▶ _Selected text_
Traditional oriental pastries with a history

This confectionery has been around for over 80 years, albeit at different locations and currently has two outlets, one at South Bridge Road while the other is just a take-away counter at the basement of Jurong Point. The former provides seating, hence it's my preferred choice as I can savour the pastries on the spot. Of late, we've been coming here quite often for some snacks before heading to dinner nearby.

So far, we've tried 11 kinds of pastries and only a couple didn't quite agree with me.

豆蓉酥饼 salty green bean crisp $1.30

It's inevitable to compare this pastry to salty tau sar piah but somehow, it's totally different as the filling wasn't very crumbly but the saltiness gave my tastebuds a jolt. Probably too big a jolt for me to appreciate it.

大福饼 plain shortcake $1.30

It's vegetarian and primarily saltish. The soft and fluffy texture was nice but tasted a tad boring which could improve with a cuppa. It's also a bit dry after a few bites without a drink.

▶ _Required actions_
A: Answer these questions using the review of traditional oriental pastries:
(i) For how long has the confectionery been around?
(ii) Where is the take-away counter located?
(iii) How many kinds of pastries have been tried so far?
B: Reproduce the passage of the review of traditional oriental pastries starting at "It's inevitable to" and ending at "without a drink.".

Dataset entries:

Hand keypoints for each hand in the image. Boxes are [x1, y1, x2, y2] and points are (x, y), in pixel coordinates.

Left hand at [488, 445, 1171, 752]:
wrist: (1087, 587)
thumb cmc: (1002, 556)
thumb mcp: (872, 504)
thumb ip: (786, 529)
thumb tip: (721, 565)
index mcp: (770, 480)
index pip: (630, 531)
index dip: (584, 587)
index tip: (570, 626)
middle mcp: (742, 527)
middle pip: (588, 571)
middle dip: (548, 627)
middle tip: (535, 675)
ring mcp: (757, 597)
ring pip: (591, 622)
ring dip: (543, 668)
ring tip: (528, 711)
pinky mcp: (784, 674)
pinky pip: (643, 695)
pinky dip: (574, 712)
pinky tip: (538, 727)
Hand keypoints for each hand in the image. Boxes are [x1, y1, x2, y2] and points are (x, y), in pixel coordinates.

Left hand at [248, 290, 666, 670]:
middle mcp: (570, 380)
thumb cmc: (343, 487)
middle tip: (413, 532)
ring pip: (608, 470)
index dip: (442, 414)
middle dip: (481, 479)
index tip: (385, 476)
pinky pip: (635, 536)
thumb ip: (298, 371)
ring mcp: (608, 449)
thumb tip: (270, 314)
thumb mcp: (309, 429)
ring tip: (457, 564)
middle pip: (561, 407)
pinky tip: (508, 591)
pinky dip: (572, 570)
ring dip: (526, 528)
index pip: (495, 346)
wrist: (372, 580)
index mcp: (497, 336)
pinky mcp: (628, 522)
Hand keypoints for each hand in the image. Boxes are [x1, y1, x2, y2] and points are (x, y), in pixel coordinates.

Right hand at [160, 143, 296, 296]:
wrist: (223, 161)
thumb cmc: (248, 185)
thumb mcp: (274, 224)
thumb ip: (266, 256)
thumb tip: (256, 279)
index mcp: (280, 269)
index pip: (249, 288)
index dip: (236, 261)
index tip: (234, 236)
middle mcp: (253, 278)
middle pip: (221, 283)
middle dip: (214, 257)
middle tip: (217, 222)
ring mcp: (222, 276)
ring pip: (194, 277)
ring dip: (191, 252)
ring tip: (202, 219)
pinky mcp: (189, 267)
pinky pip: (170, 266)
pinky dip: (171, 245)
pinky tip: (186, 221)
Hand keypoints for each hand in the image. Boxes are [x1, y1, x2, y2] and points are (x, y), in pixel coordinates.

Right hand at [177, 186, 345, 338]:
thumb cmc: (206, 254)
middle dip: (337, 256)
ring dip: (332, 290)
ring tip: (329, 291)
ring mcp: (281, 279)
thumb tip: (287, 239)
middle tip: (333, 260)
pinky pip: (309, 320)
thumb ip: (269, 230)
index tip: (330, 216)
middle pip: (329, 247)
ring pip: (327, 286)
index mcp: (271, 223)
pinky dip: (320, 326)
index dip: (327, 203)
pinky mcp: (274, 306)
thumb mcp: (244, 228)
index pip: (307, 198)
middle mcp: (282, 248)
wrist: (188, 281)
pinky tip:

▶ _Solution set_
A:
(i) Over 80 years.
(ii) At the basement of Jurong Point.
(iii) 11 kinds.

B:
It's inevitable to compare this pastry to salty tau sar piah but somehow, it's totally different as the filling wasn't very crumbly but the saltiness gave my tastebuds a jolt. Probably too big a jolt for me to appreciate it.

大福饼 plain shortcake $1.30

It's vegetarian and primarily saltish. The soft and fluffy texture was nice but tasted a tad boring which could improve with a cuppa. It's also a bit dry after a few bites without a drink.